9.) How important is physical appearance?

Obviously, the very first thing one notices about someone is their physical attributes. Unless a friend is setting you up on a blind date, appearance is the first impression made on one another. Clothing, grooming, hygiene, physique, are all areas that are immediately critiqued and evaluated.

Consensus: Physical appearance is important depending on your standards. Everyone’s standards aren’t the same so what it come down to is what one is searching for. Obviously, bad hygiene would be a deal breaker for most people but disqualifying someone because they’re too big or too small may prove foolish as that may have been Mr./Ms. Perfect. A concept that one must grasp is that the cutest/prettiest face may treat you terribly compared to the average looking man/woman aside from them. Same goes for body size, complexion and style of clothing. For example, one may favor a petite, cute, well dressed woman but the thick, average looking, JC Penny’s dressed woman you ignored would’ve given you the world. Food for thought.

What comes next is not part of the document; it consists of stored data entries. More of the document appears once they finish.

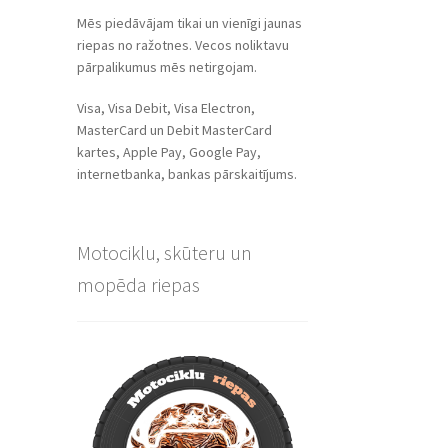
Mēs piedāvājam tikai un vienīgi jaunas
riepas no ražotnes. Vecos noliktavu
pārpalikumus mēs netirgojam.
Visa, Visa Debit, Visa Electron,
MasterCard un Debit MasterCard
kartes, Apple Pay, Google Pay,
internetbanka, bankas pārskaitījums.
Motociklu, skūteru un
mopēda riepas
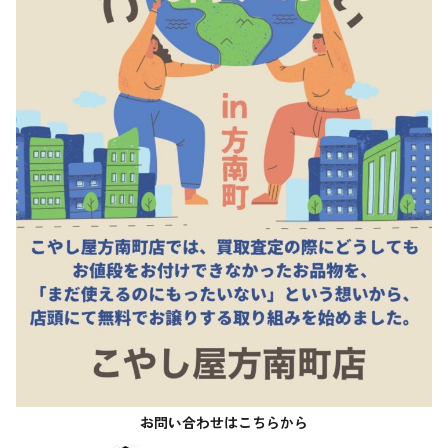
お問い合わせはこちらから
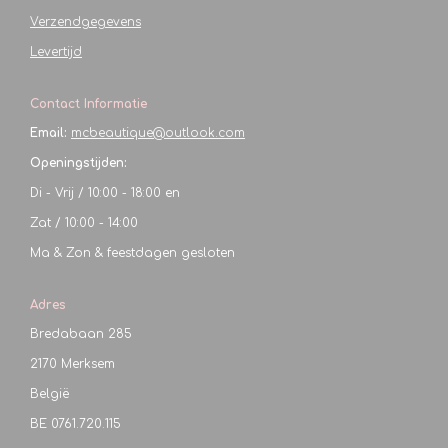
Verzendgegevens
Levertijd
Contact Informatie
Email:
mcbeautique@outlook.com
Openingstijden:
Di - Vrij / 10:00 - 18:00 en
Zat / 10:00 - 14:00
Ma & Zon & feestdagen gesloten
Adres
Bredabaan 285
2170 Merksem
België
BE
0761.720.115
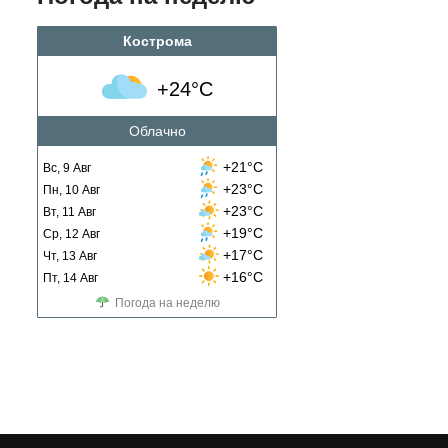
Кострома
+24°C
Облачно
+21°C
Вс, 9 Авг
+23°C
Пн, 10 Авг
+23°C
Вт, 11 Авг
+19°C
Ср, 12 Авг
+17°C
Чт, 13 Авг
+16°C
Пт, 14 Авг
Погода на неделю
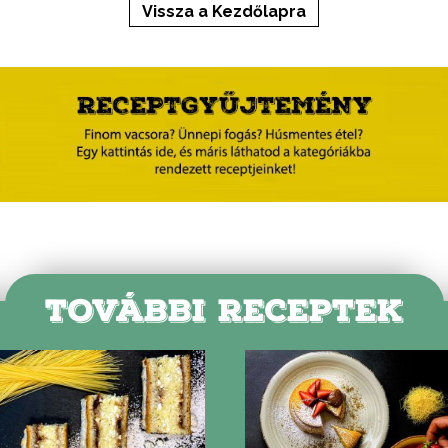
Vissza a Kezdőlapra
TOVÁBBI RECEPTEK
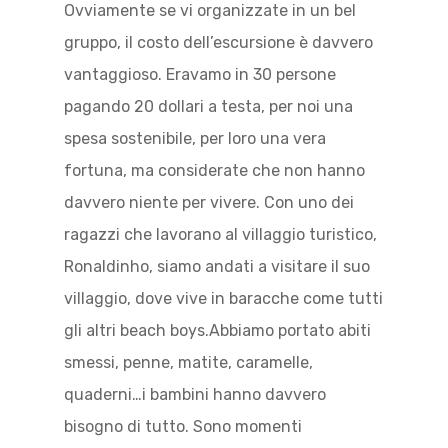
Ovviamente se vi organizzate in un bel
gruppo, il costo dell’escursione è davvero
vantaggioso. Eravamo in 30 persone
pagando 20 dollari a testa, per noi una
spesa sostenibile, per loro una vera
fortuna, ma considerate che non hanno
davvero niente per vivere. Con uno dei
ragazzi che lavorano al villaggio turistico,
Ronaldinho, siamo andati a visitare il suo
villaggio, dove vive in baracche come tutti
gli altri beach boys.Abbiamo portato abiti
smessi, penne, matite, caramelle,
quaderni…i bambini hanno davvero
bisogno di tutto. Sono momenti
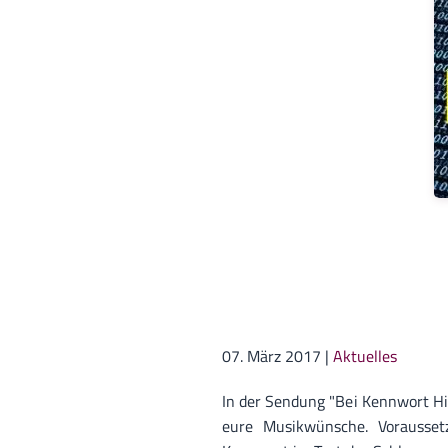
07. März 2017
|
Aktuelles
In der Sendung "Bei Kennwort Hi
eure Musikwünsche. Voraussetz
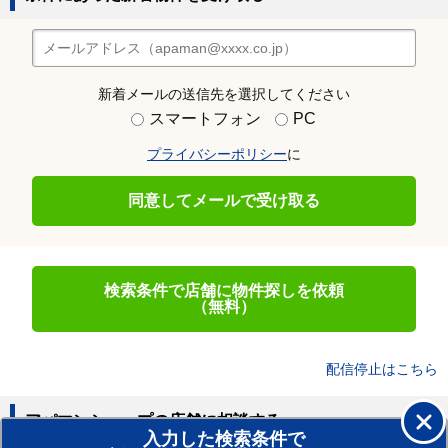
新着メールの送信先を選択してください
スマートフォン
PC
プライバシーポリシー
に
同意してメールで受け取る
検索条件で店舗に物件探しを依頼
（無料）
配信停止はこちら
アパマンショップの店舗に相談する
入力した検索条件で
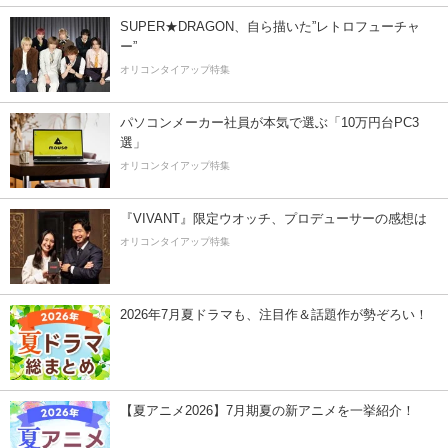
SUPER★DRAGON、自ら描いた”レトロフューチャ
ー”
オリコンタイアップ特集
パソコンメーカー社員が本気で選ぶ「10万円台PC3
選」
オリコンタイアップ特集
『VIVANT』限定ウオッチ、プロデューサーの感想は
オリコンタイアップ特集
2026年7月夏ドラマも、注目作＆話題作が勢ぞろい！
【夏アニメ2026】7月期夏の新アニメを一挙紹介！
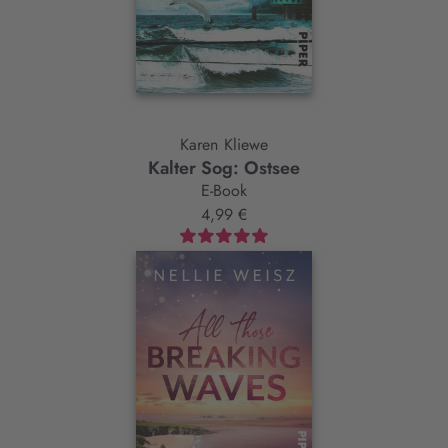
Karen Kliewe
Kalter Sog: Ostsee
E-Book
4,99 €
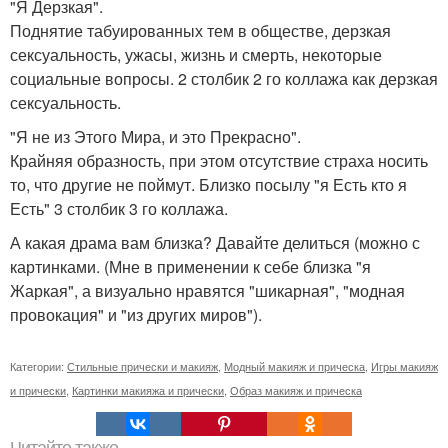
"Я Дерзкая".
Поднятие табуированных тем в обществе, дерзкая
сексуальность, ужасы, жизнь и смерть, некоторые
социальные вопросы. 2 столбик 2 го коллажа как дерзкая
сексуальность.
"Я не из Этого Мира, и это Прекрасно".
Крайняя образность, при этом отсутствие страха носить
то, что другие не поймут. Близко посылу "я Есть кто я
Есть" 3 столбик 3 го коллажа.
А какая драма вам близка? Давайте делиться (можно с
картинками. (Мне в применении к себе близка "я
Жаркая", а визуально нравятся "шикарная", "модная
провокация" и "из других миров").
Категории:
Стильные прически и макияж
,
Модный макияж и прическа
,
Игры макияж
и прически
,
Картинки макияжа и прически
,
Образ макияж и прическа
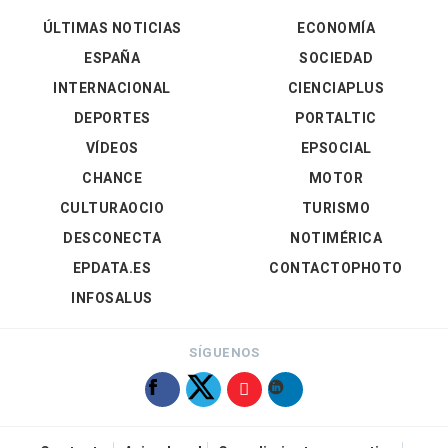
ÚLTIMAS NOTICIAS
ECONOMÍA
ESPAÑA
SOCIEDAD
INTERNACIONAL
CIENCIAPLUS
DEPORTES
PORTALTIC
VÍDEOS
EPSOCIAL
CHANCE
MOTOR
CULTURAOCIO
TURISMO
DESCONECTA
NOTIMÉRICA
EPDATA.ES
CONTACTOPHOTO
INFOSALUS
SÍGUENOS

10.) I make more money than him, does that matter? (women only)

Long ago, men were the “bread winners” of the household. Today, women likely own the household. It doesn’t suggest that women are more superior than men nor does it suggest the opposite. It simply suggests that women have the same capabilities as men. What was once a slanted relationship is now defined as a partnership. All indicating an equal stature. However, there’ve been an increasingly rising number of women preferring “pampering” and being “taken care of” versus women willing to do the work. This has been, and will likely continue to be, a great debate.

Consensus: All depends on the woman. Nowadays men and women may bring home the same salary. But, just because a woman brings home slightly more should make no difference. What does make a difference is whether or not both are managing their finances wisely, if living under the same household. Yes, a man usually takes the lead, as he should. However, there’s absolutely nothing wrong with both of you taking the lead, or even alternating. After all, you’re both equals, right?